Avec CHIEN 51, Jimenez embrasse les codes de l’anticipation et signe une dystopie où la fiction flirte dangereusement avec le réel : un cauchemar en puissance où il dénonce la déshumanisation d’une société gérée par l’I.A., la disparition des libertés et la guerre civile que sous-tend un monde où l’obéissance remplace la pensée, où l’I.A. est un nouveau dieu et la technologie une nouvelle divinité qui juge, condamne, sauve et détruit. Mais comme toujours, Jimenez filme à hauteur d’homme, à hauteurs de leurs histoires silencieuses, de leurs visages et de leurs âmes dont la foi s’est réfugiée dans les derniers gestes humains : partager un repas, chanter, aimer encore un peu. Alors, Jimenez nous offre des sursauts d’humanité comme des percés de lumière qu’il filme comme des miracles dans ce Paris noir qui n’en pleut plus de pleurer, nous rappelant que la beauté ne s’éteint jamais tout à fait.
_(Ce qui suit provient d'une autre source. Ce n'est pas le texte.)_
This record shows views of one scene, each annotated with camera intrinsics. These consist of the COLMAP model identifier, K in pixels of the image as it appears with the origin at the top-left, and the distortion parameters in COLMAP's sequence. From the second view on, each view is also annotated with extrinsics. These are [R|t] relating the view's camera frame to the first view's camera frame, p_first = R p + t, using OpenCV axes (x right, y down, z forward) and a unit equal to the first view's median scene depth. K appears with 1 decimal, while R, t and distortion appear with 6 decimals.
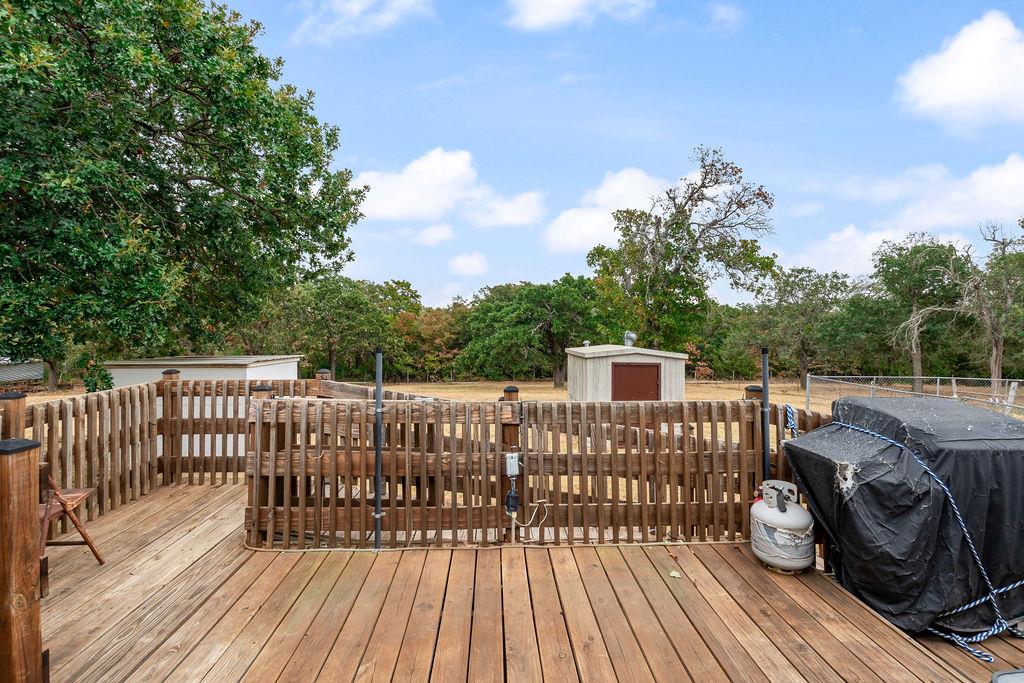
lens RADIAL K [[477.3, 0, 509.9], [0, 477.3, 331.0], [0, 0, 1]] dist [-0.002053, 0.001199]
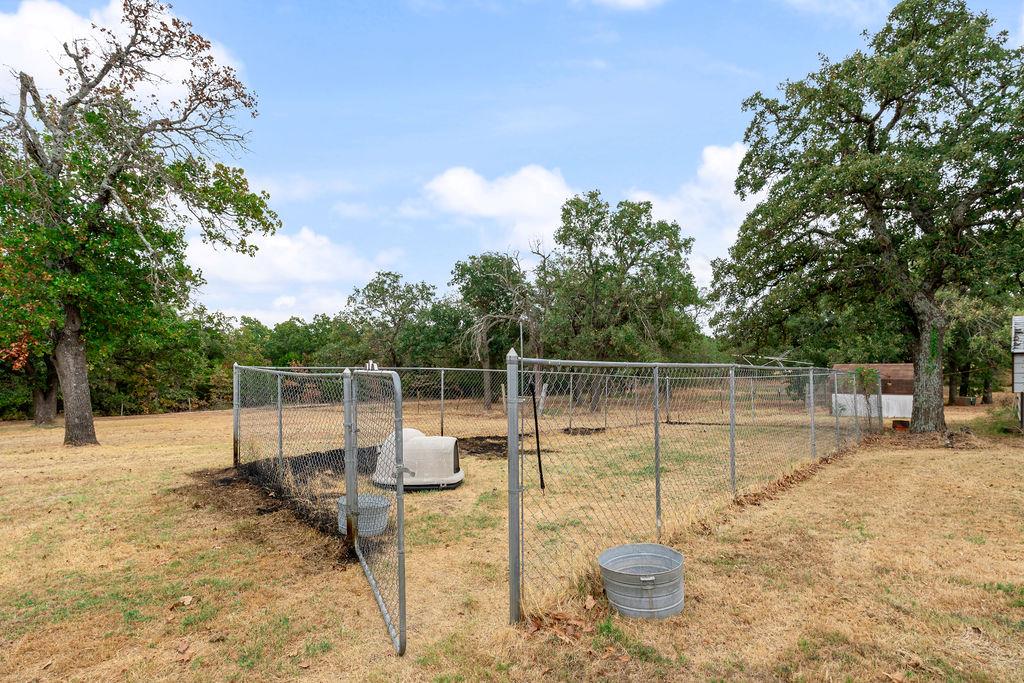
lens RADIAL K [[495.5, 0, 514.2], [0, 495.5, 361.2], [0, 0, 1]] dist [-0.001135, 0.000202]
pose [[0.767326, 0.001448, 0.641255, 1.685383], [-0.005792, 0.999972, 0.004672, 0.276299], [-0.641231, -0.007299, 0.767313, 1.164364]]
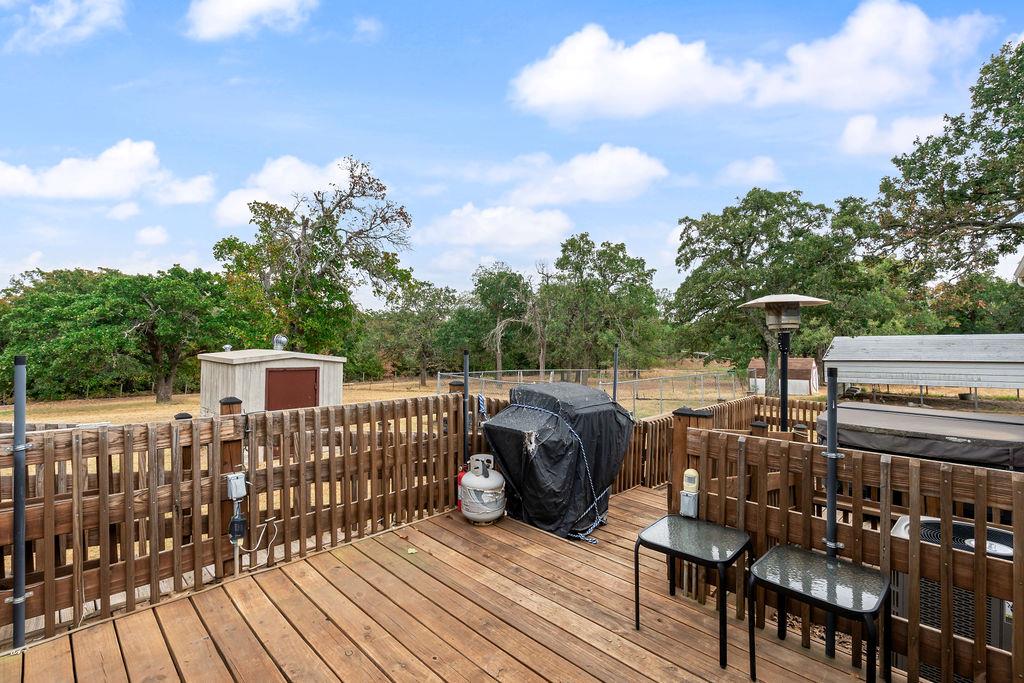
lens RADIAL K [[477.3, 0, 509.9], [0, 477.3, 331.0], [0, 0, 1]] dist [-0.002053, 0.001199]
pose [[0.738551, 0.013685, 0.674059, -0.158644], [-0.008486, 0.999903, -0.011003, -0.001484], [-0.674144, 0.002406, 0.738596, 0.002913]]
La musique de Guillaume Roussel accompagne cette dialectique, percussions dures, cordes suspendues, nappes électroniques qui grondent, certaines scènes sont hypnotiques, comme cette scène en boîte de nuit d’une beauté apocalyptique, où tout devient rituel : les corps dansent, se fondent, s’effondrent, ou cette séquence quasi christique où Louis Garrel, crucifié d’un autre temps, semble offrir son visage au jugement divin.
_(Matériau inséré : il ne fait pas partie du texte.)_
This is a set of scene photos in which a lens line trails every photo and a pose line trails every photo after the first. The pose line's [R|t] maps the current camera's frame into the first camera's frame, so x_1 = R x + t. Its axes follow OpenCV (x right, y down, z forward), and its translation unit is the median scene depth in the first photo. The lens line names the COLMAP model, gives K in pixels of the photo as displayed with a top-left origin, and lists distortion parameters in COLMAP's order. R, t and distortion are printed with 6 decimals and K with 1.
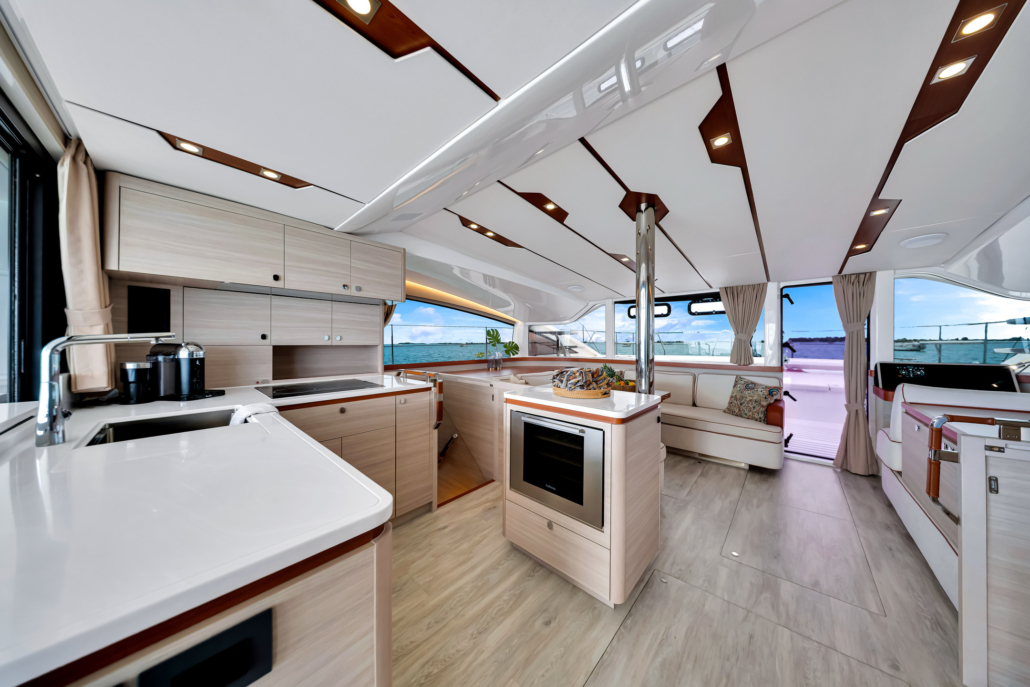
lens RADIAL K [[299.5, 0, 515.0], [0, 299.5, 343.5], [0, 0, 1]] dist [0.005425, -0.002911]
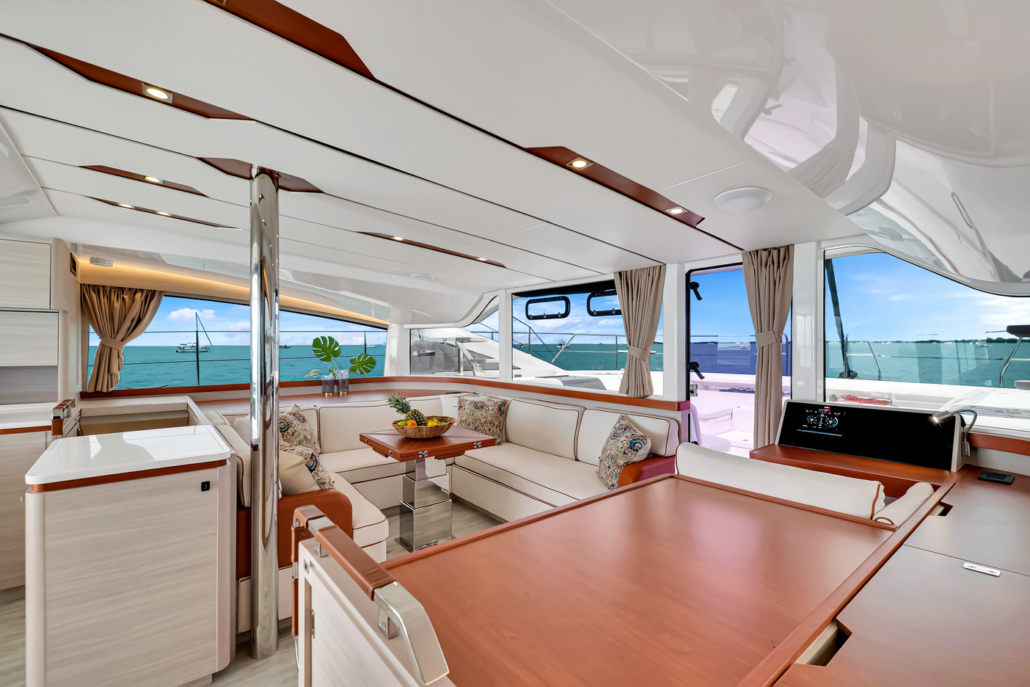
lens RADIAL K [[456.2, 0, 515.0], [0, 456.2, 343.5], [0, 0, 1]] dist [0.011986, -0.000070]
pose [[0.988232, 0.000214, -0.152963, 0.990578], [-0.001123, 0.999982, -0.005855, -0.051101], [0.152959, 0.005957, 0.988215, 0.038279]]
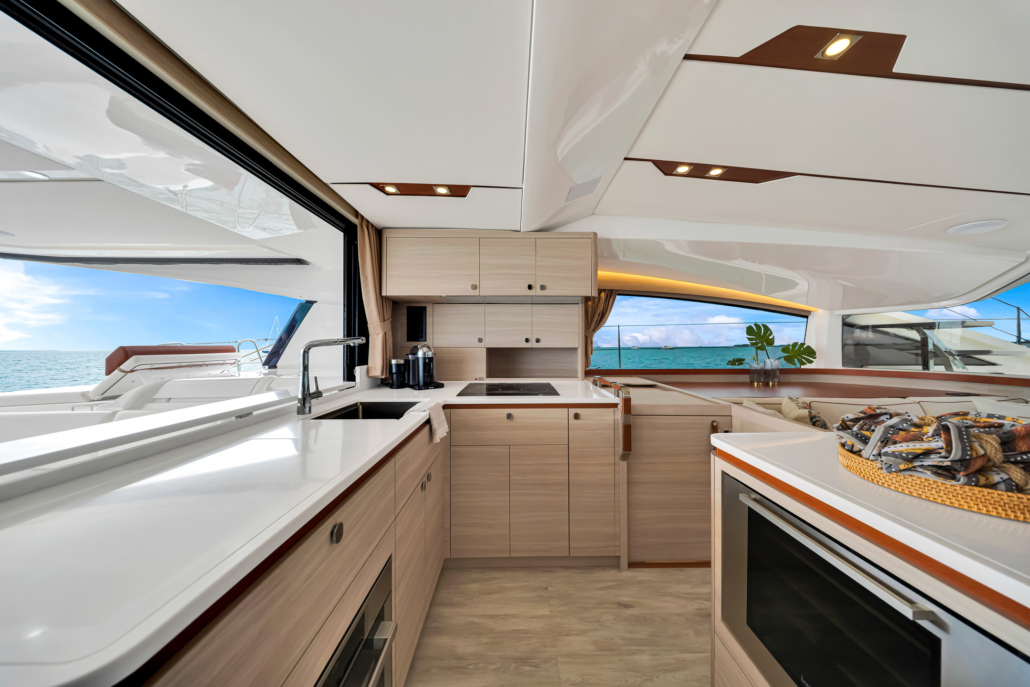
lens RADIAL K [[299.5, 0, 515.0], [0, 299.5, 343.5], [0, 0, 1]] dist [0.005425, -0.002911]
pose [[0.679494, -0.007282, -0.733645, 0.092008], [0.000424, 0.999954, -0.009533, 0.001444], [0.733681, 0.006167, 0.679466, 0.267159]]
Avec 42 millions d’euros, Jimenez fait du grand cinéma français : ample, fiévreux, politique et intime. Malgré quelques failles d’ouverture, CHIEN 51 s’impose comme une expérience sensorielle, un film qui brûle autant qu’il interroge. Le film est définitivement un excellent polar futuriste où Jimenez fait saigner le métal, où la technologie pleure, mais où l’humain résiste encore.